------ Supplied passage ------
Knowing how to construct lines/triangles aren't as important these days but it's still good to know if you don't have any other equipment around. Loci can be used to find maximum area of animals grazing for example, so in this sense, loci methods are probably still used today.

Constructions

Perpendicular/Line Bisector - this can be used to form a 90° angle

Perpendicular bisector.jpg

1) Open the compass to about $\dfrac{3}{4}$ of the length of the line

2) Put the compass point at one end of the line and draw an arc above and below

3) Put the compass point at the other end of the line keeping the compass open at the same distance

4) Draw another two arcs which cross your original ones

5) Use a ruler to join the two points where the arcs have crossed above and below the lines

6) You should have a line that crosses your line in the middle forming two right angles


Angle Bisector - this can be used to bisect the perpendicular bisector to form a 45° angle

Anglebisector.png

1) Open the compass to about two thirds of the length of the line

2) Place the point of the compass on the vertex of the angle

3) Draw two arcs, one on each line

4) Leave the compass open the same distance and put the point on one of the arcs, draw another arc in line with the angle and repeat with the other line

5) Use a ruler to join the vertex of the angle and the point where the arcs you have just drawn cross

6) you should have a line that splits your angle in two


Equilateral triangle - this can be used to form a 60° angle

Equilateral triangle.jpg

1) Open the compass to the length of your line

2) Put the compass point at one end of your line

3) Draw an arc above the line

4) Put the compass point at the other end of your line and draw an arc that crosses the previous one

5) Use a ruler to join the point where the arcs cross to each end of your line

6) You should now have an equilateral triangle and three 60° angles

Loci

Loci are the path drawn out when following a certain rule (for example, $1$cm away from a line). So in the cases below every line is a certain distance away from the line/point, but it's always the same distance away.
------
*Things to do*.
[A] In the constructions guide, duplicate everything from "Loci are the" down to "same distance away.".
[B] What angle does the constructions guide say the angle bisector can be used to form?
------ Data provided ------
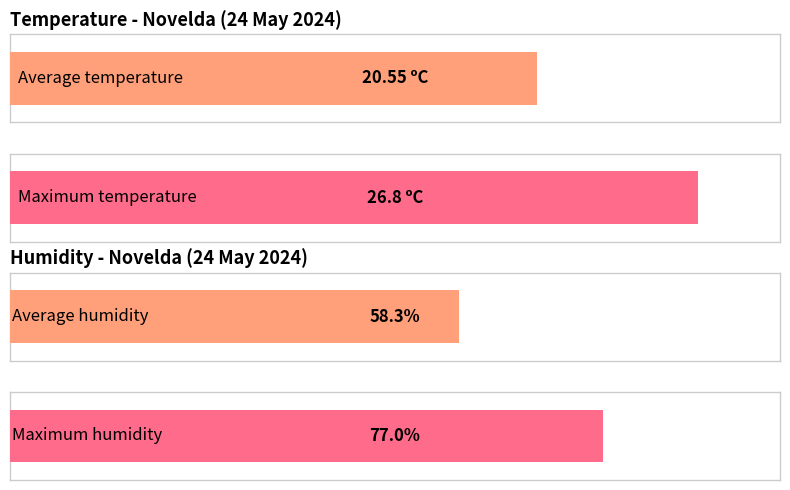

List the series in order of their overall mean, highest first.

Humidity (%), Temperature (ºC)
------
*Responses by item number*.
[A]
Loci are the path drawn out when following a certain rule (for example, $1$cm away from a line). So in the cases below every line is a certain distance away from the line/point, but it's always the same distance away.

[B] A 45° angle, by bisecting the perpendicular bisector.